◆ AIM OF THE TASK: Show every line below that contains the string "Setophaga", copying each one in full and unchanged.

◆ EXTRACTED MATERIAL:
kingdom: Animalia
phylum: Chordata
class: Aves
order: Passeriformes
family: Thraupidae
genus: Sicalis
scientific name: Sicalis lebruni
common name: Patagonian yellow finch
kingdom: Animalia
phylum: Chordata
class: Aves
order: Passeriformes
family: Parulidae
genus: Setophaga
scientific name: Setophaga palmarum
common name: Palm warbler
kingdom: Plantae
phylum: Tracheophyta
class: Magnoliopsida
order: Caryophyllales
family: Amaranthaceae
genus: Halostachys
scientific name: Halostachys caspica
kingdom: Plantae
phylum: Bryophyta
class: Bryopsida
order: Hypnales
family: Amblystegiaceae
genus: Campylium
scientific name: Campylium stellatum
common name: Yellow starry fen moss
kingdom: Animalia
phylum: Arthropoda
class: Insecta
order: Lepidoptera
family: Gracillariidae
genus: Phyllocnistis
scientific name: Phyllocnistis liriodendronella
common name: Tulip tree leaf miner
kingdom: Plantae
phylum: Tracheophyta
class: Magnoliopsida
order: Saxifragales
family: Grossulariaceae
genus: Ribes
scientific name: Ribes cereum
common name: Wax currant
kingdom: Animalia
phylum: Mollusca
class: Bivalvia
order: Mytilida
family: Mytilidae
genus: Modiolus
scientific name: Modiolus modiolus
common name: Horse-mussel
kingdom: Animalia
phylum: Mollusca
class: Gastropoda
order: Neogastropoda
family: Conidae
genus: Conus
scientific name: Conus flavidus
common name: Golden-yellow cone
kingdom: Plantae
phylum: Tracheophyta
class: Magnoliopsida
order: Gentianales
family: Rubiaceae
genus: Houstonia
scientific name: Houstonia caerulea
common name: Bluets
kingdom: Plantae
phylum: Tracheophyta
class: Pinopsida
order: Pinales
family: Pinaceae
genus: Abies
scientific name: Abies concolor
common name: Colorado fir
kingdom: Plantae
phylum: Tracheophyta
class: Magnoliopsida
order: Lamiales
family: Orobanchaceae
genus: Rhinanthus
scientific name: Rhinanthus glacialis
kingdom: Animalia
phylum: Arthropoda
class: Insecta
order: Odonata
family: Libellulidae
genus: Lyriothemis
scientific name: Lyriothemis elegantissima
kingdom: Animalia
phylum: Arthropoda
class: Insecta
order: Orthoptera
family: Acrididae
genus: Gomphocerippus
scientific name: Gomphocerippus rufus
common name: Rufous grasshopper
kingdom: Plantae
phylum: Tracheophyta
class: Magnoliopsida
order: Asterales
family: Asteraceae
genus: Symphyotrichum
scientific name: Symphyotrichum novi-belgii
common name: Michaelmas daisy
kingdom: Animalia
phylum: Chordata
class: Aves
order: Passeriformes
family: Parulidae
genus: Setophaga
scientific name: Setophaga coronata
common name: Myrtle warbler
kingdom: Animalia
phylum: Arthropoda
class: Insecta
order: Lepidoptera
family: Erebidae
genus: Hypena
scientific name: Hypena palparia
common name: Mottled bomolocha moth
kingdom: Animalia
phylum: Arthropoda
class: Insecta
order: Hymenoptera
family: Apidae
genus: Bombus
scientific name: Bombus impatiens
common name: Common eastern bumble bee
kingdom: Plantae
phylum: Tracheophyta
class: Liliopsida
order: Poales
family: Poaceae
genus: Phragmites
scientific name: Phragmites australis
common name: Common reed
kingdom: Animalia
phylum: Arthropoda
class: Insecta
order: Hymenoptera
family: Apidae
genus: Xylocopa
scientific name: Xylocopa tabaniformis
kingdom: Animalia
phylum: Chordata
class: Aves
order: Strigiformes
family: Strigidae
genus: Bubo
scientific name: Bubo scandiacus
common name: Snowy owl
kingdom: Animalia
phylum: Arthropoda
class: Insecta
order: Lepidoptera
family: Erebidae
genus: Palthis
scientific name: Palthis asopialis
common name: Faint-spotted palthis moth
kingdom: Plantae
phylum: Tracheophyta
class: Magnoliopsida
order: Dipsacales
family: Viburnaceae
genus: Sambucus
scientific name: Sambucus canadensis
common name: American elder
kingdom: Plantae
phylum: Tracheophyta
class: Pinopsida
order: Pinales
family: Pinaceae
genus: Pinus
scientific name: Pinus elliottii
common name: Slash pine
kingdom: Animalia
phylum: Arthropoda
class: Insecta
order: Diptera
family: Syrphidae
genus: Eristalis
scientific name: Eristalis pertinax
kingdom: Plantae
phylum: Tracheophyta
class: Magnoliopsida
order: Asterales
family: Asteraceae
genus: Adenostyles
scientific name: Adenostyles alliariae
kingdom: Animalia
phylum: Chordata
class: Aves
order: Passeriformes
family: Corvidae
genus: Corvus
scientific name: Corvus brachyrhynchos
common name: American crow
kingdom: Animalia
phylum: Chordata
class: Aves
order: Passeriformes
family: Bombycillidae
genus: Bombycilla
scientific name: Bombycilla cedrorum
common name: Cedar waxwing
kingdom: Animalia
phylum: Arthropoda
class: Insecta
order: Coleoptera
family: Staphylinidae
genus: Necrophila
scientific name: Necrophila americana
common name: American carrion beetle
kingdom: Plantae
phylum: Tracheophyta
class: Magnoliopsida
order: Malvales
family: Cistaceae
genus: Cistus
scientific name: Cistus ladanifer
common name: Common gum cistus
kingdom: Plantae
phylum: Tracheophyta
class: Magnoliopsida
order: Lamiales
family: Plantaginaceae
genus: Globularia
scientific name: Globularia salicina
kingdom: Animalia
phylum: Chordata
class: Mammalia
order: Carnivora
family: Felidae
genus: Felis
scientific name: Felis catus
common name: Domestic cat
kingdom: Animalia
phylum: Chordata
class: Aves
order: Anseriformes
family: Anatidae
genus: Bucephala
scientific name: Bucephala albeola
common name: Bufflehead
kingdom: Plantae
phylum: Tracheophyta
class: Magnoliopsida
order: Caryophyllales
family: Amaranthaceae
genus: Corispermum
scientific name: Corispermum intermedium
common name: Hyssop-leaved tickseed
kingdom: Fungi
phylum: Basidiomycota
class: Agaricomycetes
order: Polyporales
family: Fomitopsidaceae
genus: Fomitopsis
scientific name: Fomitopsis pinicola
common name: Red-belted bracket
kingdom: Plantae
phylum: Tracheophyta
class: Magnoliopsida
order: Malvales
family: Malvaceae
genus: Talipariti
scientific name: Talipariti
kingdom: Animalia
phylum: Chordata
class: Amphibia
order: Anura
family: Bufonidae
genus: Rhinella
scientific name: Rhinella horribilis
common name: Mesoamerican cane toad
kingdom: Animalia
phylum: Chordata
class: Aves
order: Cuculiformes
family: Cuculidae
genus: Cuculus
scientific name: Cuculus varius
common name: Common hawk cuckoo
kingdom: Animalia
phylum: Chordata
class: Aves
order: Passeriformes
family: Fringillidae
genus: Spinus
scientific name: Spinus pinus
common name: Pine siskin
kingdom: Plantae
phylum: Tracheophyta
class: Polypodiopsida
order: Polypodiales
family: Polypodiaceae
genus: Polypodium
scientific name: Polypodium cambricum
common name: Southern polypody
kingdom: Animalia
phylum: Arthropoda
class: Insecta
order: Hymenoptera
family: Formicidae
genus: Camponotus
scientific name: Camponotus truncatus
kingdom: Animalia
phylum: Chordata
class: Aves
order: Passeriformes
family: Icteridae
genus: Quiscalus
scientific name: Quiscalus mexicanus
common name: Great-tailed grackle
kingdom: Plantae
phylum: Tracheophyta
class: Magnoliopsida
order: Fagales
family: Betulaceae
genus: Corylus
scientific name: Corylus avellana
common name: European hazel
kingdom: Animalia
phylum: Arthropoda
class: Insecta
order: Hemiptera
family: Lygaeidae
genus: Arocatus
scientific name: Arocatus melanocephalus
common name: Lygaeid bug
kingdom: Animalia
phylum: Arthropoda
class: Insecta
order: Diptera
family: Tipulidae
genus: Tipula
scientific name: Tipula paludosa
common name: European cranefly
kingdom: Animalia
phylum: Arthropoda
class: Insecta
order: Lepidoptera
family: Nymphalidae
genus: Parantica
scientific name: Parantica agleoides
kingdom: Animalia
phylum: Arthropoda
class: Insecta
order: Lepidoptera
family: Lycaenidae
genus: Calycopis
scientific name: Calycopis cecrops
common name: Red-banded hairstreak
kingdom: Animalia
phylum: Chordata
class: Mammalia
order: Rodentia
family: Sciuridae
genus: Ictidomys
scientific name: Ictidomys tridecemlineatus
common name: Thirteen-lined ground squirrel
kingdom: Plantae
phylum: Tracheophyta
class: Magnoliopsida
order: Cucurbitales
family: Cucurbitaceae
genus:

◆ EXPECTED ANSWER:
genus: Setophaga
scientific name: Setophaga palmarum
genus: Setophaga
scientific name: Setophaga coronata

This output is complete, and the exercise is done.